Please write out each of the rows below character for character, with no changes.
****
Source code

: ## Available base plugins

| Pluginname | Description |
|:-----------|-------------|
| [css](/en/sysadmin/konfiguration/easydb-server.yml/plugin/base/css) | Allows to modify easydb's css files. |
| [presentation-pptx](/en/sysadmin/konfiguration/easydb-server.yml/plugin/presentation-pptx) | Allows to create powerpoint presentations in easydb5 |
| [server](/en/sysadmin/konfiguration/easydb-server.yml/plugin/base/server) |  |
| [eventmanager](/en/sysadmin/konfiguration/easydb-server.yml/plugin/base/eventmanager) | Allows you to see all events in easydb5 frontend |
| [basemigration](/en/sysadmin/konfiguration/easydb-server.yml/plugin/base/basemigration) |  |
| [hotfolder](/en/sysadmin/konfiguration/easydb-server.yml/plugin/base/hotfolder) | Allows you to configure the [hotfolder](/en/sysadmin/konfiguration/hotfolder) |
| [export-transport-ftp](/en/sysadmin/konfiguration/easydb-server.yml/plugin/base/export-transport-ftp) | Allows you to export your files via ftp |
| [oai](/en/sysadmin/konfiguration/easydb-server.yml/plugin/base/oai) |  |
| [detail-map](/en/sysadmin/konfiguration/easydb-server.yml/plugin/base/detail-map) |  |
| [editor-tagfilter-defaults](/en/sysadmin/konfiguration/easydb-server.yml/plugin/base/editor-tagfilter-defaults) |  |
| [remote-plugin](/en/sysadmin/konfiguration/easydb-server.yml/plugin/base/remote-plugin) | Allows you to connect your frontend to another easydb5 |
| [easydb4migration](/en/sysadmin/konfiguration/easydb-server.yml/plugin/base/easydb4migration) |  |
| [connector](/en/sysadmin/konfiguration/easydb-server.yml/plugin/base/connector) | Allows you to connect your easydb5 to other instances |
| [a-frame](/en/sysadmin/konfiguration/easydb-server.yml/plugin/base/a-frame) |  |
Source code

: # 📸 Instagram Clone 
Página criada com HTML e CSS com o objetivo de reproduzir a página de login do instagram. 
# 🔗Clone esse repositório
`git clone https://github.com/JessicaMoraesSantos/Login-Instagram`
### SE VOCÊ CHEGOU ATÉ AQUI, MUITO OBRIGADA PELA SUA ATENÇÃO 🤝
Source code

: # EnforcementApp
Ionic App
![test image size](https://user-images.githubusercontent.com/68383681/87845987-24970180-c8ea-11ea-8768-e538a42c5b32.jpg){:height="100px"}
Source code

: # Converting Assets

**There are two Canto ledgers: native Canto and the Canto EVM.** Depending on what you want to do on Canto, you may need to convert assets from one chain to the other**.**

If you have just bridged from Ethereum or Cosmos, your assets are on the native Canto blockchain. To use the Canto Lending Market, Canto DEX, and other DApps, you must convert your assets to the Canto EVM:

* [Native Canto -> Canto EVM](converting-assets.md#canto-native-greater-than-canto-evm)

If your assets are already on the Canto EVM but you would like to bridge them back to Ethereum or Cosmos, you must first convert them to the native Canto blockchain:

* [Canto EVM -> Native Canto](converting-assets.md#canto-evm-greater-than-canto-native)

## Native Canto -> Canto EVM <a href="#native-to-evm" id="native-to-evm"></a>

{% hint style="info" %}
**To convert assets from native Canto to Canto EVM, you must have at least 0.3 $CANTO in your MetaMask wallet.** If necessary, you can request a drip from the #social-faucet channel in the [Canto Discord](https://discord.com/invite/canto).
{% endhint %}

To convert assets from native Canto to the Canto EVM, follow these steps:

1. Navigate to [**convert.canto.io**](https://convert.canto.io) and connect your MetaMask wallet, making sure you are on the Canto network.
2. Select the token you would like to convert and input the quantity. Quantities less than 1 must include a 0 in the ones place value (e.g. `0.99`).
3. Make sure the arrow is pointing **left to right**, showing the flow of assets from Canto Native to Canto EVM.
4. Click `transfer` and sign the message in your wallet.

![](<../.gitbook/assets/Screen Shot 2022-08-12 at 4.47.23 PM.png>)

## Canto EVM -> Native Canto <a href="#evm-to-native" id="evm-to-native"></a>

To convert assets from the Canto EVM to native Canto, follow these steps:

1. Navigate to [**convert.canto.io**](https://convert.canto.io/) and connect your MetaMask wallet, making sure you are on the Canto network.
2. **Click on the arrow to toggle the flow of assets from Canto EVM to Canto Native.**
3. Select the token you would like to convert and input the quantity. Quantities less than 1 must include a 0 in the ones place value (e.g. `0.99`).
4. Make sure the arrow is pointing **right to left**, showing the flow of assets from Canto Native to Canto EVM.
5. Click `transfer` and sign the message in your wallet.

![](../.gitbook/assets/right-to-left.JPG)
****
--- Your response ---
Source code

: ## Available base plugins

| Pluginname | Description |
|:-----------|-------------|
| [css](/en/sysadmin/konfiguration/easydb-server.yml/plugin/base/css) | Allows to modify easydb's css files. |
| [presentation-pptx](/en/sysadmin/konfiguration/easydb-server.yml/plugin/presentation-pptx) | Allows to create powerpoint presentations in easydb5 |
| [server](/en/sysadmin/konfiguration/easydb-server.yml/plugin/base/server) |  |
| [eventmanager](/en/sysadmin/konfiguration/easydb-server.yml/plugin/base/eventmanager) | Allows you to see all events in easydb5 frontend |
| [basemigration](/en/sysadmin/konfiguration/easydb-server.yml/plugin/base/basemigration) |  |
| [hotfolder](/en/sysadmin/konfiguration/easydb-server.yml/plugin/base/hotfolder) | Allows you to configure the [hotfolder](/en/sysadmin/konfiguration/hotfolder) |
| [export-transport-ftp](/en/sysadmin/konfiguration/easydb-server.yml/plugin/base/export-transport-ftp) | Allows you to export your files via ftp |
| [oai](/en/sysadmin/konfiguration/easydb-server.yml/plugin/base/oai) |  |
| [detail-map](/en/sysadmin/konfiguration/easydb-server.yml/plugin/base/detail-map) |  |
| [editor-tagfilter-defaults](/en/sysadmin/konfiguration/easydb-server.yml/plugin/base/editor-tagfilter-defaults) |  |
| [remote-plugin](/en/sysadmin/konfiguration/easydb-server.yml/plugin/base/remote-plugin) | Allows you to connect your frontend to another easydb5 |
| [easydb4migration](/en/sysadmin/konfiguration/easydb-server.yml/plugin/base/easydb4migration) |  |
| [connector](/en/sysadmin/konfiguration/easydb-server.yml/plugin/base/connector) | Allows you to connect your easydb5 to other instances |
| [a-frame](/en/sysadmin/konfiguration/easydb-server.yml/plugin/base/a-frame) |  |
Source code

: # 📸 Instagram Clone 
Página criada com HTML e CSS com o objetivo de reproduzir a página de login do instagram. 
# 🔗Clone esse repositório
`git clone https://github.com/JessicaMoraesSantos/Login-Instagram`
### SE VOCÊ CHEGOU ATÉ AQUI, MUITO OBRIGADA PELA SUA ATENÇÃO 🤝
Source code

: # EnforcementApp
Ionic App
![test image size](https://user-images.githubusercontent.com/68383681/87845987-24970180-c8ea-11ea-8768-e538a42c5b32.jpg){:height="100px"}
Source code

: # Converting Assets

**There are two Canto ledgers: native Canto and the Canto EVM.** Depending on what you want to do on Canto, you may need to convert assets from one chain to the other**.**

If you have just bridged from Ethereum or Cosmos, your assets are on the native Canto blockchain. To use the Canto Lending Market, Canto DEX, and other DApps, you must convert your assets to the Canto EVM:

* [Native Canto -> Canto EVM](converting-assets.md#canto-native-greater-than-canto-evm)

If your assets are already on the Canto EVM but you would like to bridge them back to Ethereum or Cosmos, you must first convert them to the native Canto blockchain:

* [Canto EVM -> Native Canto](converting-assets.md#canto-evm-greater-than-canto-native)

## Native Canto -> Canto EVM <a href="#native-to-evm" id="native-to-evm"></a>

{% hint style="info" %}
**To convert assets from native Canto to Canto EVM, you must have at least 0.3 $CANTO in your MetaMask wallet.** If necessary, you can request a drip from the #social-faucet channel in the [Canto Discord](https://discord.com/invite/canto).
{% endhint %}

To convert assets from native Canto to the Canto EVM, follow these steps:

1. Navigate to [**convert.canto.io**](https://convert.canto.io) and connect your MetaMask wallet, making sure you are on the Canto network.
2. Select the token you would like to convert and input the quantity. Quantities less than 1 must include a 0 in the ones place value (e.g. `0.99`).
3. Make sure the arrow is pointing **left to right**, showing the flow of assets from Canto Native to Canto EVM.
4. Click `transfer` and sign the message in your wallet.

![](<../.gitbook/assets/Screen Shot 2022-08-12 at 4.47.23 PM.png>)

## Canto EVM -> Native Canto <a href="#evm-to-native" id="evm-to-native"></a>

To convert assets from the Canto EVM to native Canto, follow these steps:

1. Navigate to [**convert.canto.io**](https://convert.canto.io/) and connect your MetaMask wallet, making sure you are on the Canto network.
2. **Click on the arrow to toggle the flow of assets from Canto EVM to Canto Native.**
3. Select the token you would like to convert and input the quantity. Quantities less than 1 must include a 0 in the ones place value (e.g. `0.99`).
4. Make sure the arrow is pointing **right to left**, showing the flow of assets from Canto Native to Canto EVM.
5. Click `transfer` and sign the message in your wallet.

![](../.gitbook/assets/right-to-left.JPG)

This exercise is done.